• _Instructions to follow_
Return everything in the listing below from the line containing "common name: Great egret" down to the line containing "genus: Geranium", both included, copying each line word for word and changing nothing.

• _Material to process_

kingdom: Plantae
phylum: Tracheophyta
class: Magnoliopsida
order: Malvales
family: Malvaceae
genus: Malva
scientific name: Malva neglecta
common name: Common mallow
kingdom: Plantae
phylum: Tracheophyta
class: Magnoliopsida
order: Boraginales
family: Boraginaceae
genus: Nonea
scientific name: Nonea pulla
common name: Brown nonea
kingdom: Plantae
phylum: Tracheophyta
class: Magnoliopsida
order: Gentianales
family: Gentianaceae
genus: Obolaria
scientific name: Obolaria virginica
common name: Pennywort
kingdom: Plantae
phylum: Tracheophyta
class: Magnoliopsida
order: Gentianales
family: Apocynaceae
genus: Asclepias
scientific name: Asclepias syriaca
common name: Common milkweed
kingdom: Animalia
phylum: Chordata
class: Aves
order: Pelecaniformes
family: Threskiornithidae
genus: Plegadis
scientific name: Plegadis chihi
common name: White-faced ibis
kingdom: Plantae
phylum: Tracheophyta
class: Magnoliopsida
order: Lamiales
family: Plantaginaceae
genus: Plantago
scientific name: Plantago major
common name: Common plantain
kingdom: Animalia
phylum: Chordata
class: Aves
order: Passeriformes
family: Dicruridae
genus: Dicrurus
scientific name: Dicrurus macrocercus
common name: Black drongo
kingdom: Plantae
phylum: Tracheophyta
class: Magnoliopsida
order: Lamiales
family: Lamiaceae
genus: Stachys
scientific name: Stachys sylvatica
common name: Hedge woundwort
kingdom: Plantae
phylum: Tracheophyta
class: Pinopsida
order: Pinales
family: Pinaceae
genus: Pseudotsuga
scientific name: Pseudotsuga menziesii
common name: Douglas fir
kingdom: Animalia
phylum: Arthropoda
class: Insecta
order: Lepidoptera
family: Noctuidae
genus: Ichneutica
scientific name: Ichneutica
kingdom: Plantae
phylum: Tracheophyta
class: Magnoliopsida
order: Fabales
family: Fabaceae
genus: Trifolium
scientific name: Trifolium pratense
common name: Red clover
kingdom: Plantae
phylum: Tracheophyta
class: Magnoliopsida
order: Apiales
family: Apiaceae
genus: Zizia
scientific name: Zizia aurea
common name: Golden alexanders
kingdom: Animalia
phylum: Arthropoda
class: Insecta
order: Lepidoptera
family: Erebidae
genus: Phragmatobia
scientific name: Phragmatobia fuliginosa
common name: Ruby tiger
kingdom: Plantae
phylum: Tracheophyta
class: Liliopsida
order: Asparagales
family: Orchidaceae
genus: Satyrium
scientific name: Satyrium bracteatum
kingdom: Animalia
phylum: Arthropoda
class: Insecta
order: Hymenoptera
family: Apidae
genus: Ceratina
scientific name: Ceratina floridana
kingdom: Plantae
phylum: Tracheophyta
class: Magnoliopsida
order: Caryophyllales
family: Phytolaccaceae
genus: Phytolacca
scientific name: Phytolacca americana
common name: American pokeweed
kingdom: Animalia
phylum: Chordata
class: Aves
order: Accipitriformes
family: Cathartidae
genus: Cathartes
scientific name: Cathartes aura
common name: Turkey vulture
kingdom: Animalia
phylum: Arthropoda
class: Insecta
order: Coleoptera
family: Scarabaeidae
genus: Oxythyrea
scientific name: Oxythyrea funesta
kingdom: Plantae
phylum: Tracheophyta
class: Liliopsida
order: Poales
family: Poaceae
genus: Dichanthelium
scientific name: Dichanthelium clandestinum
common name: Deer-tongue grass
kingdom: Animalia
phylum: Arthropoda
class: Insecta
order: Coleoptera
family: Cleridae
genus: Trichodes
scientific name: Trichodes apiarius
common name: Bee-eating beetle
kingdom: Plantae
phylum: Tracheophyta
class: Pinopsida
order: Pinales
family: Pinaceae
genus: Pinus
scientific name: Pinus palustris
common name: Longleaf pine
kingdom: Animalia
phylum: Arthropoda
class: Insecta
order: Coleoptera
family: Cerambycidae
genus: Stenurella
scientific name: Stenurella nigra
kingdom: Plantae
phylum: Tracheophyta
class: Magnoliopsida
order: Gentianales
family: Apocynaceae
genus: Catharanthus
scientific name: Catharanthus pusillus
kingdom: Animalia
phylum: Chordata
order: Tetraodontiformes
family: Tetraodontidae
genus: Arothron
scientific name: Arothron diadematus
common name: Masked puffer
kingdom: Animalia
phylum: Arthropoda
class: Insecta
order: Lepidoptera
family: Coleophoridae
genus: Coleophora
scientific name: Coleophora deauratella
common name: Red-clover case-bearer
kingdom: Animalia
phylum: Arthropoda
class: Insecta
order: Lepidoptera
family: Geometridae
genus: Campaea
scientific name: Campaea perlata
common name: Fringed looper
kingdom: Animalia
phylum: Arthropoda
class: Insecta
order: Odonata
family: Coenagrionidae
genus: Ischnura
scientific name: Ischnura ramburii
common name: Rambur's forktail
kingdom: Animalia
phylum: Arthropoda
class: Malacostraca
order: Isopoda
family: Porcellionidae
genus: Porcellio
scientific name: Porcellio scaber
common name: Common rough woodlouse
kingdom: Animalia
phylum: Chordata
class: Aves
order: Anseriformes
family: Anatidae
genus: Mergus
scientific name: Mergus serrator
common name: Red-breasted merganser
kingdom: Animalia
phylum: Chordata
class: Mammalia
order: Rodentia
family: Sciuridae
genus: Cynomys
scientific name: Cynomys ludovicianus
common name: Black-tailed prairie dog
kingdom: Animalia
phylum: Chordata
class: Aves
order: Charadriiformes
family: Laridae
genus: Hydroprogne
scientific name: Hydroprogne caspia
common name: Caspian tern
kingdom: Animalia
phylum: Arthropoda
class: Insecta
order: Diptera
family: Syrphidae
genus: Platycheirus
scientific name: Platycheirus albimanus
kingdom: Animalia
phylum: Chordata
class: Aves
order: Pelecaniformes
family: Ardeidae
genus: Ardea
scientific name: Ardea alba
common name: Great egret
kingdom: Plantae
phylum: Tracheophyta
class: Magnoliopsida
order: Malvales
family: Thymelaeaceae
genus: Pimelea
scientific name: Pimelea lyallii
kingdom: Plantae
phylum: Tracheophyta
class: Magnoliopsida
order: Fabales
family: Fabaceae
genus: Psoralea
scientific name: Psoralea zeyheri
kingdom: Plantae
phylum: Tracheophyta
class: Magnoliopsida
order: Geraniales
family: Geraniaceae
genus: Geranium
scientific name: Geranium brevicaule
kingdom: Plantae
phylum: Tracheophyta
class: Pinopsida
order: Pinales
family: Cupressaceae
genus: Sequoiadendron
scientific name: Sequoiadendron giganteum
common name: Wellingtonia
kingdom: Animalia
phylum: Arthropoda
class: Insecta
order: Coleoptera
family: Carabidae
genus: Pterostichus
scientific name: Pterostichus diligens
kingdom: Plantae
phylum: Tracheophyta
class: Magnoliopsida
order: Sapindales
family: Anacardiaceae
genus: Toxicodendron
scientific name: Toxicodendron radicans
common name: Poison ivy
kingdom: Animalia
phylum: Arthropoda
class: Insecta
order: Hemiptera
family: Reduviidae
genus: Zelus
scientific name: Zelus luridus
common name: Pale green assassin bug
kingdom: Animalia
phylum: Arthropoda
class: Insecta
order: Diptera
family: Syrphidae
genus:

• _Solution to this exercise_
common name: Great egret
kingdom: Plantae
phylum: Tracheophyta
class: Magnoliopsida
order: Malvales
family: Thymelaeaceae
genus: Pimelea
scientific name: Pimelea lyallii
kingdom: Plantae
phylum: Tracheophyta
class: Magnoliopsida
order: Fabales
family: Fabaceae
genus: Psoralea
scientific name: Psoralea zeyheri
kingdom: Plantae
phylum: Tracheophyta
class: Magnoliopsida
order: Geraniales
family: Geraniaceae
genus: Geranium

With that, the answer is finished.